Carter, on his first overseas trip since starting the Pentagon job Tuesday, also said the Obama administration is “rethinking” the counterterrorism mission in Afghanistan, although he did not elaborate.
No decisions have been made, but President Barack Obama will discuss a range of options for slowing the U.S. military withdrawal when Afghan president Ashraf Ghani visits the White House next month, Carter said at a news conference with Ghani. The presidents also plan to talk about the future of the counterterrorism fight in Afghanistan, he said.
Carter did not say Obama was considering keeping U.S. troops in Afghanistan beyond 2016, only that the president was rethinking the pace of troop withdrawals for 2015 and 2016.
There are about 10,000 U.S. troops in Afghanistan, down from a peak of 100,000 as recently as 2010-11.
While bearing in mind the serious costs of keeping American troops in a place like Afghanistan, this news is encouraging, and could prefigure a bigger shift, toward a longer-lasting pledge of support for the Afghans. For one, there are few to the right of President Obama who don’t regret that way the U.S. abruptly abandoned the Iraqi government in 2011, given what’s happened in the country since. Moreover, while Afghanistan is generally worse-off than Iraq — it’s much poorer, much more backward, etc. — it has a government that’s a much more palatable partner than Iraq’s Shia-dominated regime. It’s not a very strong partner, but the president, Ashraf Ghani, is a decent leader whom the West was happy to see win last year. Another angle that’s a little better than Iraq: Afghans are experienced fighters, if they can be kept on the side of the government. The army and police are still somewhat weak and the country has deep divisions, but keeping it from dissolving into civil war (to say nothing of maintaining a foothold near al-Qaeda’s home base) should be feasible and worthwhile.
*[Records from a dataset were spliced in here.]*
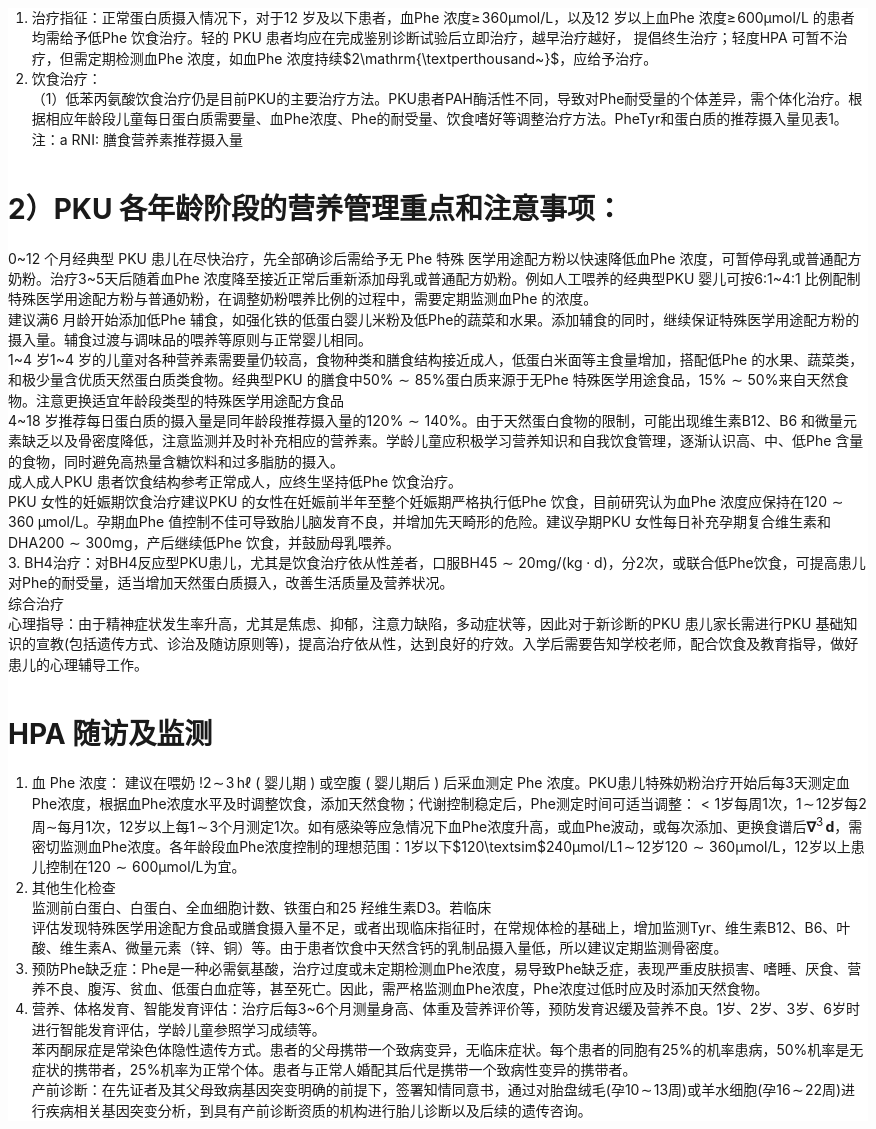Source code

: 1. 治疗指征：正常蛋白质摄入情况下，对于12 岁及以下患者，血Phe 浓度$\geq\!360\upmu\mathrm{mol}/\mathrm{L}$，以及12 岁以上血Phe 浓度$\geq\!600\upmu\mathrm{mol}/\mathrm{L}$ 的患者均需给予低Phe 饮食治疗。轻的 PKU  患者均应在完成鉴别诊断试验后立即治疗，越早治疗越好， 提倡终生治疗；轻度HPA 可暂不治疗，但需定期检测血Phe 浓度，如血Phe 浓度持续$2\mathrm{\textperthousand~}$，应给予治疗。  
2. 饮食治疗：  
（1）低苯丙氨酸饮食治疗仍是目前PKU的主要治疗方法。PKU患者PAH酶活性不同，导致对Phe耐受量的个体差异，需个体化治疗。根据相应年龄段儿童每日蛋白质需要量、血Phe浓度、Phe的耐受量、饮食嗜好等调整治疗方法。PheTyr和蛋白质的推荐摄入量见表1。  
注：a RNI: 膳食营养素推荐摄入量  
# 2）PKU 各年龄阶段的营养管理重点和注意事项：  
0\~12  个月经典型 PKU  患儿在尽快治疗，先全部确诊后需给予无 Phe  特殊 医学用途配方粉以快速降低血Phe 浓度，可暂停母乳或普通配方奶粉。治疗3\~5天后随着血Phe 浓度降至接近正常后重新添加母乳或普通配方奶粉。例如人工喂养的经典型PKU 婴儿可按6:1\~4:1 比例配制特殊医学用途配方粉与普通奶粉，在调整奶粉喂养比例的过程中，需要定期监测血Phe 的浓度。  
建议满6 月龄开始添加低Phe 辅食，如强化铁的低蛋白婴儿米粉及低Phe的蔬菜和水果。添加辅食的同时，继续保证特殊医学用途配方粉的摄入量。辅食过渡与调味品的喂养等原则与正常婴儿相同。  
1\~4 岁1\~4 岁的儿童对各种营养素需要量仍较高，食物种类和膳食结构接近成人，低蛋白米面等主食量增加，搭配低Phe 的水果、蔬菜类，和极少量含优质天然蛋白质类食物。经典型PKU 的膳食中$50\%{\sim}85\%$蛋白质来源于无Phe 特殊医学用途食品，$15\%{\sim}50\%$来自天然食物。注意更换适宜年龄段类型的特殊医学用途配方食品  
4\~18 岁推荐每日蛋白质的摄入量是同年龄段推荐摄入量的$120\%{\sim}140\%$。由于天然蛋白食物的限制，可能出现维生素B12、B6 和微量元素缺乏以及骨密度降低，注意监测并及时补充相应的营养素。学龄儿童应积极学习营养知识和自我饮食管理，逐渐认识高、中、低Phe 含量的食物，同时避免高热量含糖饮料和过多脂肪的摄入。  
成人成人PKU 患者饮食结构参考正常成人，应终生坚持低Phe 饮食治疗。  
PKU 女性的妊娠期饮食治疗建议PKU 的女性在妊娠前半年至整个妊娠期严格执行低Phe 饮食，目前研究认为血Phe 浓度应保持在$120{\sim}360\;\upmu\mathrm{mol}/\mathrm{L}$。孕期血Phe 值控制不佳可导致胎儿脑发育不良，并增加先天畸形的危险。建议孕期PKU 女性每日补充孕期复合维生素和DHA$200{\sim}300\mathrm{m}\mathrm{g}$，产后继续低Phe 饮食，并鼓励母乳喂养。  
3. BH4治疗：对BH4反应型PKU患儿，尤其是饮食治疗依从性差者，口服BH4$5{\sim}20\mathrm{mg/(kg{\cdot}d)}$，分2次，或联合低Phe饮食，可提高患儿对Phe的耐受量，适当增加天然蛋白质摄入，改善生活质量及营养状况。  
综合治疗  
心理指导：由于精神症状发生率升高，尤其是焦虑、抑郁，注意力缺陷，多动症状等，因此对于新诊断的PKU 患儿家长需进行PKU 基础知识的宣教(包括遗传方式、诊治及随访原则等)，提高治疗依从性，达到良好的疗效。入学后需要告知学校老师，配合饮食及教育指导，做好患儿的心理辅导工作。  
# HPA 随访及监测  
1.  血 Phe 浓度： 建议在喂奶 $!2\!\sim\!3\,\mathrm{h}\ell$ ( 婴儿期 ) 或空腹 ( 婴儿期后 ) 后采血测定 Phe 浓度。PKU患儿特殊奶粉治疗开始后每3天测定血Phe浓度，根据血Phe浓度水平及时调整饮食，添加天然食物；代谢控制稳定后，Phe测定时间可适当调整：${<}1$岁每周1次，$1\!\sim\!12$岁每2周$\sim$每月1次，12岁以上每$1\!\sim\!3$个月测定1次。如有感染等应急情况下血Phe浓度升高，或血Phe波动，或每次添加、更换食谱后$\mathbf{\nabla}^{3}\,\mathbf{d}$，需密切监测血Phe浓度。各年龄段血Phe浓度控制的理想范围：1岁以下$120\textsim$$240\upmu\mathrm{mol}/\mathrm{L}$$1\!\sim\!12$岁$120{\sim}360\upmu\mathrm{mol}/\mathrm{L}$，12岁以上患儿控制在$120{\sim}600\upmu\mathrm{mol}/\mathrm{L}$为宜。  
2. 其他生化检查  
监测前白蛋白、白蛋白、全血细胞计数、铁蛋白和25 羟维生素D3。若临床  
评估发现特殊医学用途配方食品或膳食摄入量不足，或者出现临床指征时，在常规体检的基础上，增加监测Tyr、维生素B12、B6、叶酸、维生素A、微量元素（锌、铜）等。由于患者饮食中天然含钙的乳制品摄入量低，所以建议定期监测骨密度。  
3. 预防Phe缺乏症：Phe是一种必需氨基酸，治疗过度或未定期检测血Phe浓度，易导致Phe缺乏症，表现严重皮肤损害、嗜睡、厌食、营养不良、腹泻、贫血、低蛋白血症等，甚至死亡。因此，需严格监测血Phe浓度，Phe浓度过低时应及时添加天然食物。  
4. 营养、体格发育、智能发育评估：治疗后每3\~6个月测量身高、体重及营养评价等，预防发育迟缓及营养不良。1岁、2岁、3岁、6岁时进行智能发育评估，学龄儿童参照学习成绩等。  
苯丙酮尿症是常染色体隐性遗传方式。患者的父母携带一个致病变异，无临床症状。每个患者的同胞有$25\%$的机率患病，$50\%$机率是无症状的携带者，$25\%$机率为正常个体。患者与正常人婚配其后代是携带一个致病性变异的携带者。  
产前诊断：在先证者及其父母致病基因突变明确的前提下，签署知情同意书，通过对胎盘绒毛(孕$10\!\sim\!13$周)或羊水细胞(孕$16\!\sim\!22$周)进行疾病相关基因突变分析，到具有产前诊断资质的机构进行胎儿诊断以及后续的遗传咨询。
Ahmad Majidyar, an Afghan national who’s as an analyst at AEI, noted to me in the fall that the political deal between the president (Ghani) and national CEO Abdullah Abdullah came together in part because of American pressure and support. It’s held, so far, but it will fall apart quite quickly without financial and military backing for the Afghan government, he said. Similar things are going on with the Afghan security forces — they’re not collapsing, but they need help, and time. Slowing the pace of a 2016 withdrawal, unaccompanied by discussion of financing and supporting the Afghan government in other ways, is just a very small step in the right direction.